:: SUPPLIED RECORDS ::

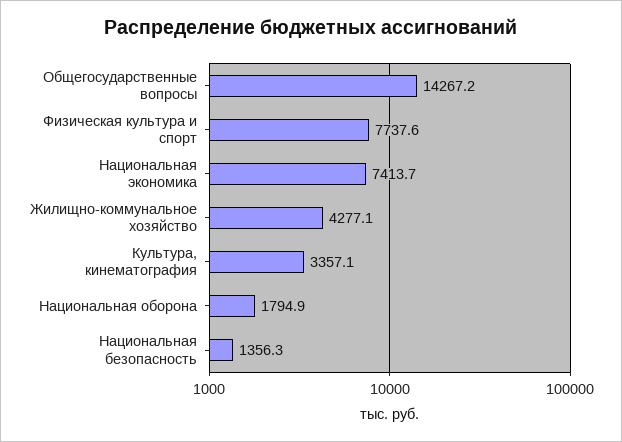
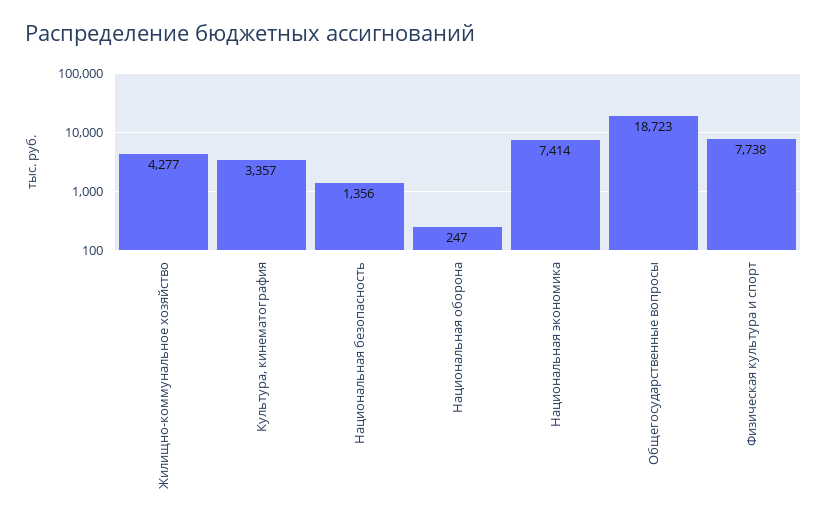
  {
-   "Общегосударственные вопросы": 14267.2,
+   "Общегосударственные вопросы": 18723,
    "Физическая культура и спорт": 7737.6,
    "Национальная экономика": 7413.7,
    "Жилищно-коммунальное хозяйство": 4277.1,
    "Культура, кинематография": 3357.1,
-   "Национальная оборона": 1794.9,
+   "Национальная оборона": 247,
    "Национальная безопасность": 1356.3
  }

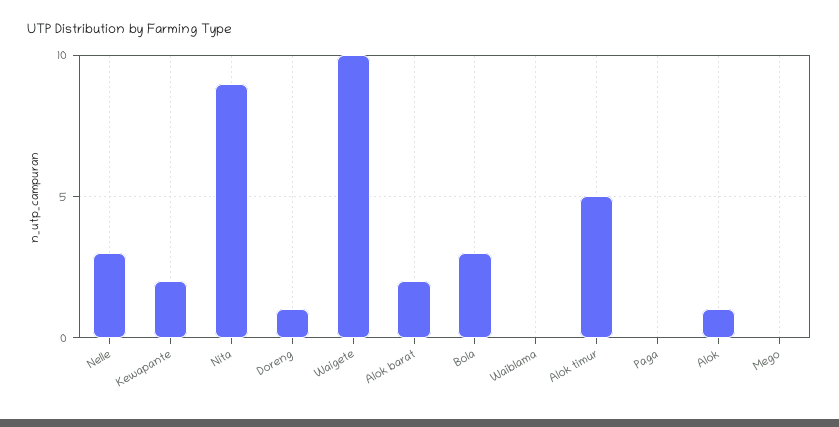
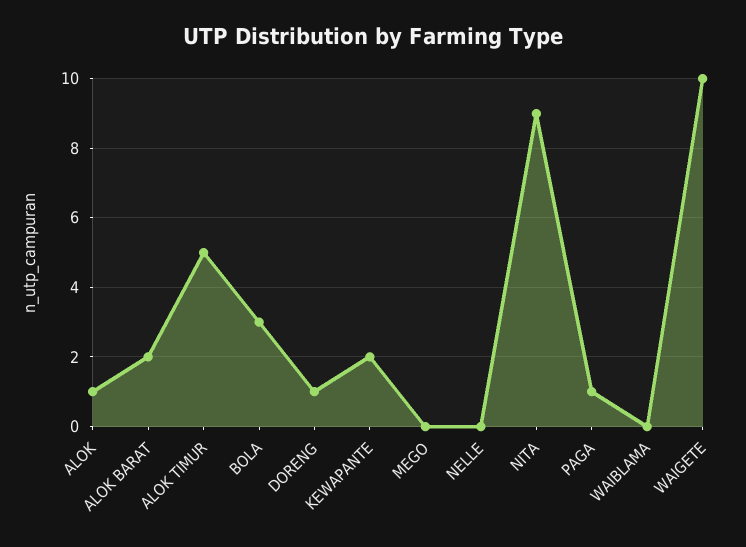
  {
-   "Nelle": 3,
+   "Nelle": 0,
    "Kewapante": 2,
    "Nita": 9,
    "Doreng": 1,
    "Waigete": 10,
    "Alok barat": 2,
    "Bola": 3,
    "Waiblama": 0,
    "Alok timur": 5,
-   "Paga": 0,
+   "Paga": 1,
    "Alok": 1,
    "Mego": 0
  }

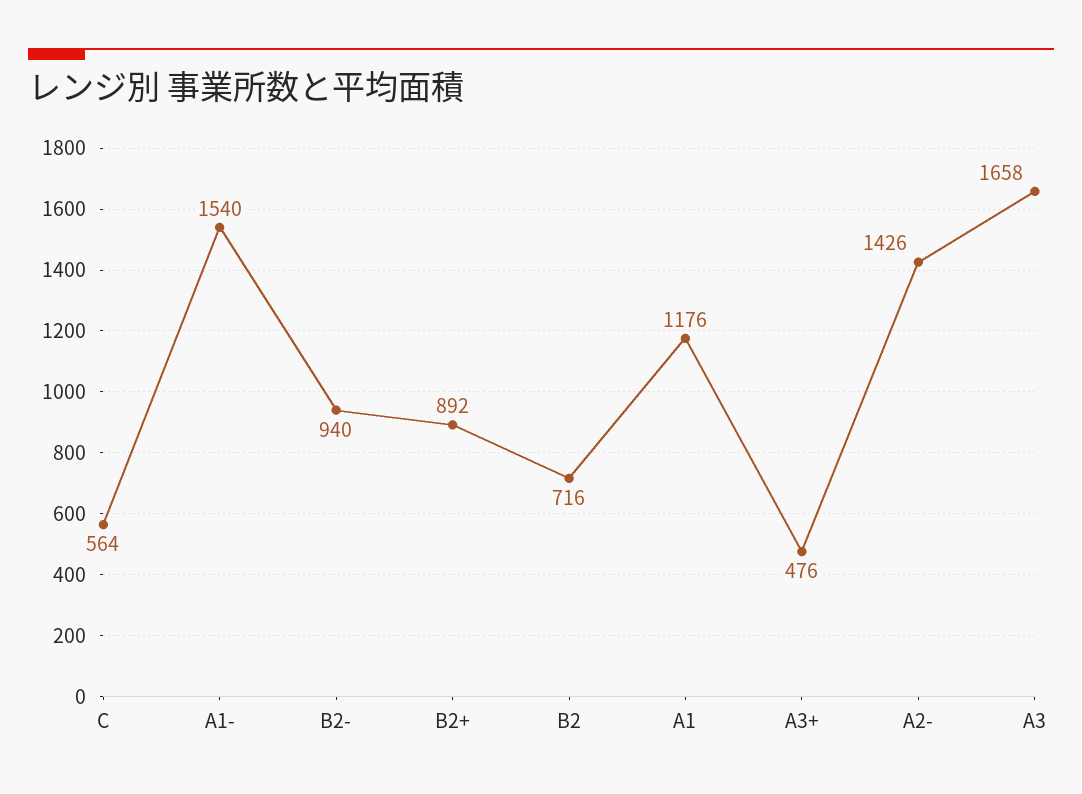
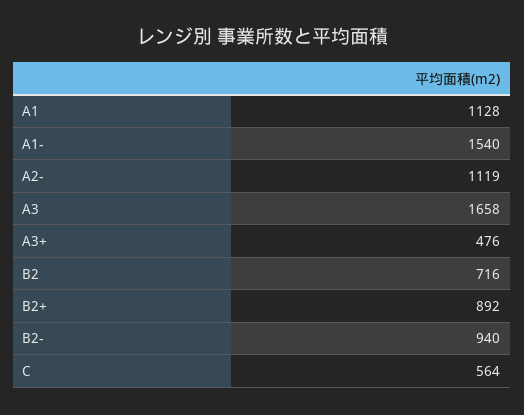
  {
    "C": 564,
    "A1-": 1540,
    "B2-": 940,
    "B2+": 892,
    "B2": 716,
-   "A1": 1176,
+   "A1": 1128,
    "A3+": 476,
-   "A2-": 1426,
+   "A2-": 1119,
    "A3": 1658
  }

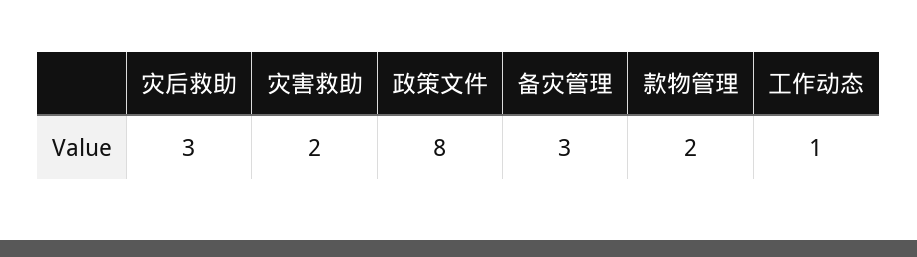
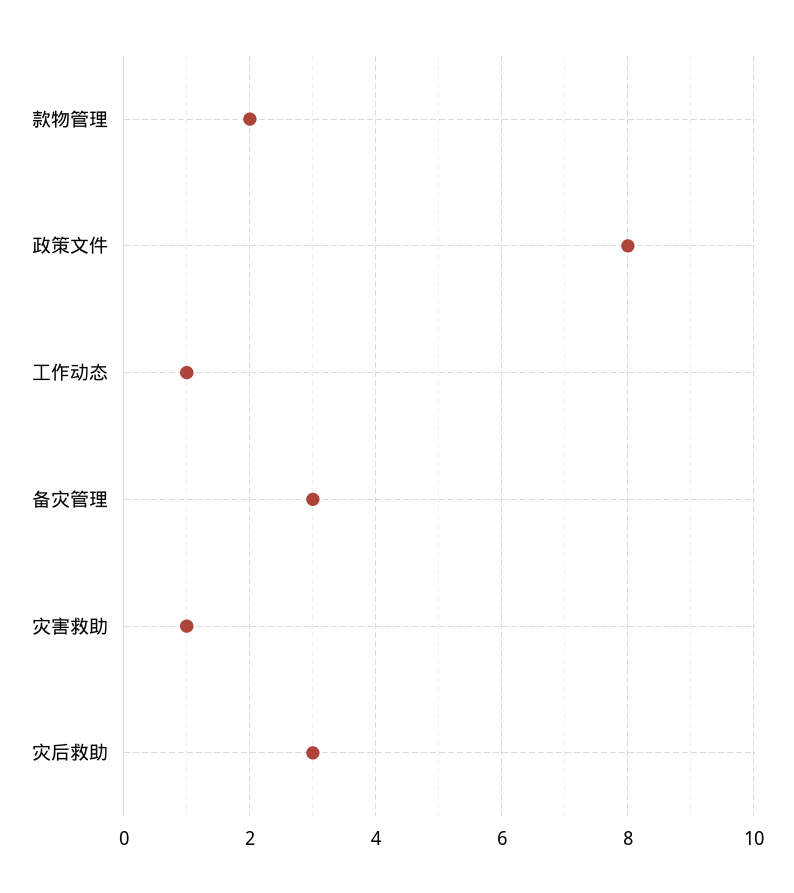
  {
    "灾后救助": 3,
-   "灾害救助": 2,
+   "灾害救助": 1,
    "政策文件": 8,
    "备灾管理": 3,
    "款物管理": 2,
    "工作动态": 1
  }

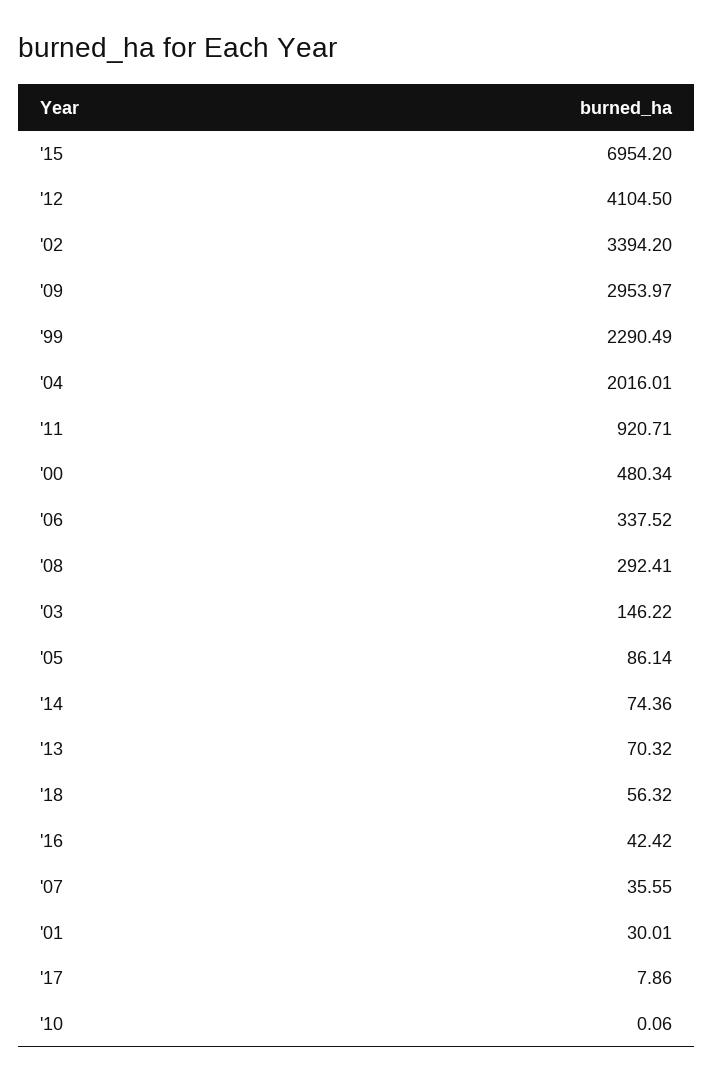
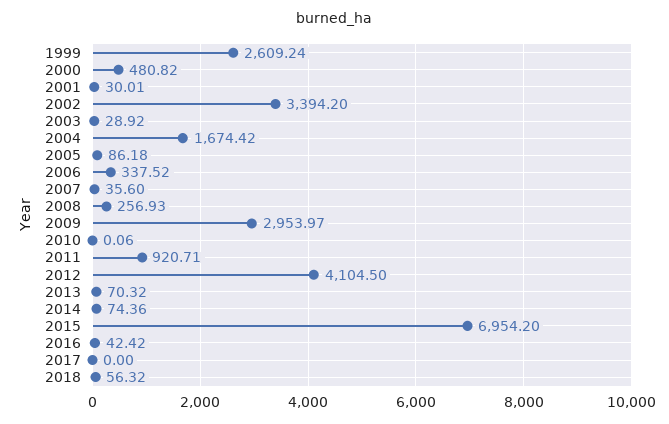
  {
    "'15": 6954.2,
    "'12": 4104.5,
    "'02": 3394.2,
    "'09": 2953.97,
-   "'99": 2290.49,
+   "'99": 2609.24,
-   "'04": 2016.01,
+   "'04": 1674.42,
    "'11": 920.71,
-   "'00": 480.34,
+   "'00": 480.82,
    "'06": 337.52,
-   "'08": 292.41,
+   "'08": 256.93,
-   "'03": 146.22,
+   "'03": 28.92,
-   "'05": 86.14,
+   "'05": 86.18,
    "'14": 74.36,
    "'13": 70.32,
    "'18": 56.32,
    "'16": 42.42,
-   "'07": 35.55,
+   "'07": 35.6,
    "'01": 30.01,
-   "'17": 7.86,
+   "'17": 0,
    "'10": 0.06
  }

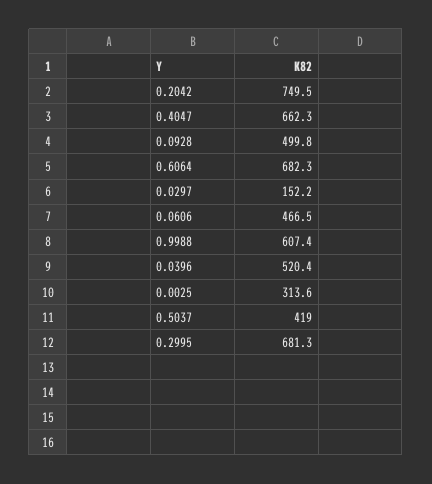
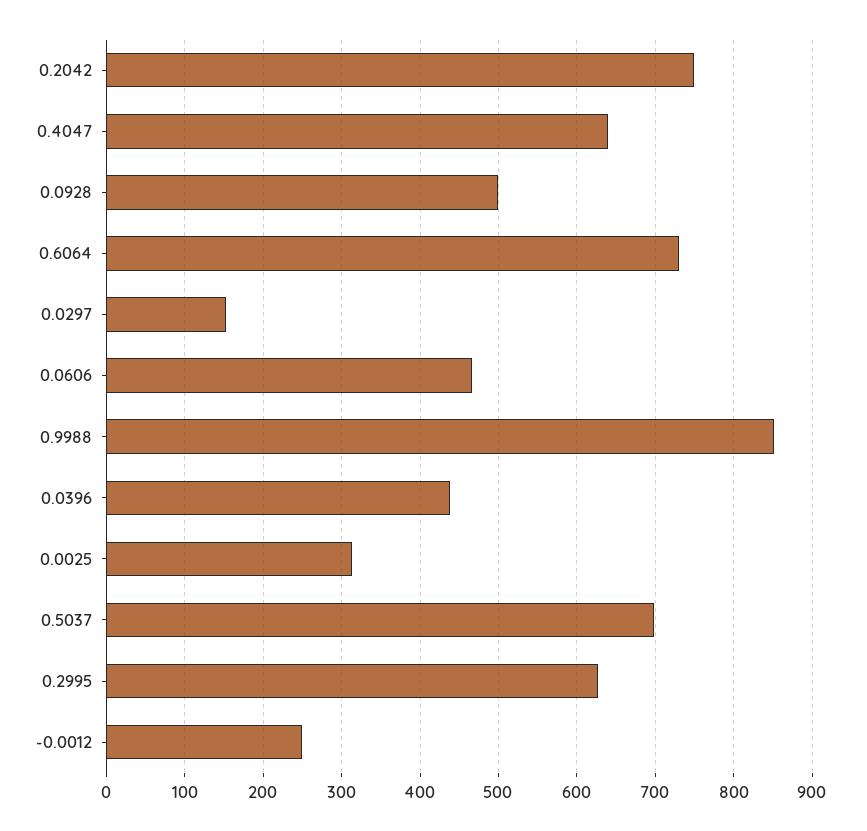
  {
    "0.2042": 749.5,
-   "0.4047": 662.3,
+   "0.4047": 640,
    "0.0928": 499.8,
-   "0.6064": 682.3,
+   "0.6064": 730,
    "0.0297": 152.2,
    "0.0606": 466.5,
-   "0.9988": 607.4,
+   "0.9988": 850,
-   "0.0396": 520.4,
+   "0.0396": 440,
    "0.0025": 313.6,
-   "0.5037": 419,
+   "0.5037": 700,
-   "0.2995": 681.3
+   "0.2995": 630,
+   "-0.0012": 250
  }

:: INSTRUCTION ::
In the entries above, find lines with "вопросы" and copy each.

:: EXPECTED ANSWER ::
-   "Общегосударственные вопросы": 14267.2,
+   "Общегосударственные вопросы": 18723,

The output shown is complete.